Dataset entries
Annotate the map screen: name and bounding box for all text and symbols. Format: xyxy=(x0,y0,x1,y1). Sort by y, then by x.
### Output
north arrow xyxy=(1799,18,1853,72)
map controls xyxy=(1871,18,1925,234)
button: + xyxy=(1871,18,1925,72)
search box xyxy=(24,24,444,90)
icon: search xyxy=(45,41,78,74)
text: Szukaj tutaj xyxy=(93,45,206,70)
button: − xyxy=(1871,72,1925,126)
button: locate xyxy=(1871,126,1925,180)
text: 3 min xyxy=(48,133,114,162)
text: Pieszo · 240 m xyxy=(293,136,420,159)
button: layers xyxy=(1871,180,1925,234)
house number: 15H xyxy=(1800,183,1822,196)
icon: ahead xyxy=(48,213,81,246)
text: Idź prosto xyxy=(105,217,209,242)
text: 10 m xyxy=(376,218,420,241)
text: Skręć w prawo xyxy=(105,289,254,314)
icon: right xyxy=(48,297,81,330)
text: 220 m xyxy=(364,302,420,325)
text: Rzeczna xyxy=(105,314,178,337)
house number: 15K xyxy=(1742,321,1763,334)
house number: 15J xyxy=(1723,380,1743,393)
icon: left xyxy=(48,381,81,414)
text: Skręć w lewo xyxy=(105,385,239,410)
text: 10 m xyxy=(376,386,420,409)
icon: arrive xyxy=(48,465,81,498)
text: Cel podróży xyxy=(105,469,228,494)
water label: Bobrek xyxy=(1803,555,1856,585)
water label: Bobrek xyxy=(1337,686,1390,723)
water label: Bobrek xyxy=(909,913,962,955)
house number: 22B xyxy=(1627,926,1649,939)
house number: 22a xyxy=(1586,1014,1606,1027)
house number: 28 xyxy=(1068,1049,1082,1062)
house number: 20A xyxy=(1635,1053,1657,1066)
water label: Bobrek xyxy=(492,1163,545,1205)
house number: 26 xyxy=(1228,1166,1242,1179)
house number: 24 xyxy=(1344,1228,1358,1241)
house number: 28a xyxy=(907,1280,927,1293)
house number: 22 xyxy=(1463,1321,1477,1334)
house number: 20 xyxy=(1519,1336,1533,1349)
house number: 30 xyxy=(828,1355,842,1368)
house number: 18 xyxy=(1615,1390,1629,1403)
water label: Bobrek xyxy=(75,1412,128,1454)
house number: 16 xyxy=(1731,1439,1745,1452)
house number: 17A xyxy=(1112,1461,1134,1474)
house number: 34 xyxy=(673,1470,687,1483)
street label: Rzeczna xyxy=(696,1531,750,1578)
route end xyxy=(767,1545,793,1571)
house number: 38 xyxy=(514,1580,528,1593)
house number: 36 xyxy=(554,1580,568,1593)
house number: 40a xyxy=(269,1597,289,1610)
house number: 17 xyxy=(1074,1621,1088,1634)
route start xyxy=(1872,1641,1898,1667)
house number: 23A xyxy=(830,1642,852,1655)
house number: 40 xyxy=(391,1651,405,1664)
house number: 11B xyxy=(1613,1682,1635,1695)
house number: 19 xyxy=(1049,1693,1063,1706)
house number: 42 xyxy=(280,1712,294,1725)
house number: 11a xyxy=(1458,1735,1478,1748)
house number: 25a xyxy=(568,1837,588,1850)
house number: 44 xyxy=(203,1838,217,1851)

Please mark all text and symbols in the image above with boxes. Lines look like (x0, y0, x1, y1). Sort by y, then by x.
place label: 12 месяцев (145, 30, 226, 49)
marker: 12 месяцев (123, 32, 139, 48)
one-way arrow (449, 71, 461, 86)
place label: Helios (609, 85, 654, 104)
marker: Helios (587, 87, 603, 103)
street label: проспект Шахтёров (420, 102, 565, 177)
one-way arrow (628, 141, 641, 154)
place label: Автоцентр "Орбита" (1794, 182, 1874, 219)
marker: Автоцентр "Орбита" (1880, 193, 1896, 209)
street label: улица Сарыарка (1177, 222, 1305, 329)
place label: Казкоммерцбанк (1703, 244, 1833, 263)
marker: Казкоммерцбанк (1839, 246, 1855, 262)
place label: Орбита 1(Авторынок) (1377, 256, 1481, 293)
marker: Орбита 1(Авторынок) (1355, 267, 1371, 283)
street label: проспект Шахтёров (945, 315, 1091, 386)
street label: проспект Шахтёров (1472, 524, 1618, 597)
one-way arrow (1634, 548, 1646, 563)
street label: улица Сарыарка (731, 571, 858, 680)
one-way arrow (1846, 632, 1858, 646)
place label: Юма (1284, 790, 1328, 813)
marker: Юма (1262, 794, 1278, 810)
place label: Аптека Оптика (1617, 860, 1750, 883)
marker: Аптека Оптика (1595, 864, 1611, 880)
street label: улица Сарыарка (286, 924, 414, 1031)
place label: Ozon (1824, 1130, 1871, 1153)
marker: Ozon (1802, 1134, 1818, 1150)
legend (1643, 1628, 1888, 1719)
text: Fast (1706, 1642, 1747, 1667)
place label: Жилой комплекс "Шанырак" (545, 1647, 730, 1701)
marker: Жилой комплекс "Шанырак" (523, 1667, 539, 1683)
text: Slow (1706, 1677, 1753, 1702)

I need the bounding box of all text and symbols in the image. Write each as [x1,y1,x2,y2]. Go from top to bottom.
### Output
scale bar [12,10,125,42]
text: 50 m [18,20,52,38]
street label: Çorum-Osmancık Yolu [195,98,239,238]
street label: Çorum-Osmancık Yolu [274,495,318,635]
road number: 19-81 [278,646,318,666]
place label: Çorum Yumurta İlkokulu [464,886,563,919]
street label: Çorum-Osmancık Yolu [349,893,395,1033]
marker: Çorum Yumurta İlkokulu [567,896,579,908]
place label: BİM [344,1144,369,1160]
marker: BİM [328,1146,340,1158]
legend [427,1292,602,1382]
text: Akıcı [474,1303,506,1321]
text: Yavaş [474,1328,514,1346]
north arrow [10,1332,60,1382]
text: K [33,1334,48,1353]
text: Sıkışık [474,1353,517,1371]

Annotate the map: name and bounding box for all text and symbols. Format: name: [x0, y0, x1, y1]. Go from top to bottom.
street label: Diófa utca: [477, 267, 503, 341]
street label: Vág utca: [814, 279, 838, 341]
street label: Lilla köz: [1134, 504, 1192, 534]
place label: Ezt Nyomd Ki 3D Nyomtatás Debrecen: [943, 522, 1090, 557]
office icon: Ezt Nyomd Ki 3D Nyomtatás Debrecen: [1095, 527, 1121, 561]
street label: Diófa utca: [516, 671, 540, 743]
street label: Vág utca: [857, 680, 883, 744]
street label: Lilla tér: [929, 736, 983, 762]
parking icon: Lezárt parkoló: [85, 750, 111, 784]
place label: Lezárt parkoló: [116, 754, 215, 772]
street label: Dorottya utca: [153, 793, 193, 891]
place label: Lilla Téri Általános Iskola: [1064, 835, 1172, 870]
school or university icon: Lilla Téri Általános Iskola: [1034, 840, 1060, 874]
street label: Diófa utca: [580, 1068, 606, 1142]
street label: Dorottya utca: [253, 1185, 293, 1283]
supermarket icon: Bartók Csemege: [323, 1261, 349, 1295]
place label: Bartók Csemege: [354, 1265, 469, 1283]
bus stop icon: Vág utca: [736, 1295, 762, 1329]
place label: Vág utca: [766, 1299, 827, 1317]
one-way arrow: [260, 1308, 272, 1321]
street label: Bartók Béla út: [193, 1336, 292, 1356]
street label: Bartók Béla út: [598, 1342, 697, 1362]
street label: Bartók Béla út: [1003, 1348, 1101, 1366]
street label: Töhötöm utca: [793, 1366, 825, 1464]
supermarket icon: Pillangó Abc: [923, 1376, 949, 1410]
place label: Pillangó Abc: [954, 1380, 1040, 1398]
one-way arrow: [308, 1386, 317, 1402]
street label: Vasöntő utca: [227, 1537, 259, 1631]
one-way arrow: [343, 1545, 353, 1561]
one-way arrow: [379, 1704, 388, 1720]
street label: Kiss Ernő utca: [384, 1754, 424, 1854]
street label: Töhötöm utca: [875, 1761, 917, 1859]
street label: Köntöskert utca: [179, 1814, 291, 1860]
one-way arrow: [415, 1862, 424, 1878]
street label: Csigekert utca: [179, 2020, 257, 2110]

Task goal
Go through the data above and find the lines with the word "Töhötöm". Copy each of those lines.

Reply to the task
street label: Töhötöm utca: [793, 1366, 825, 1464]
street label: Töhötöm utca: [875, 1761, 917, 1859]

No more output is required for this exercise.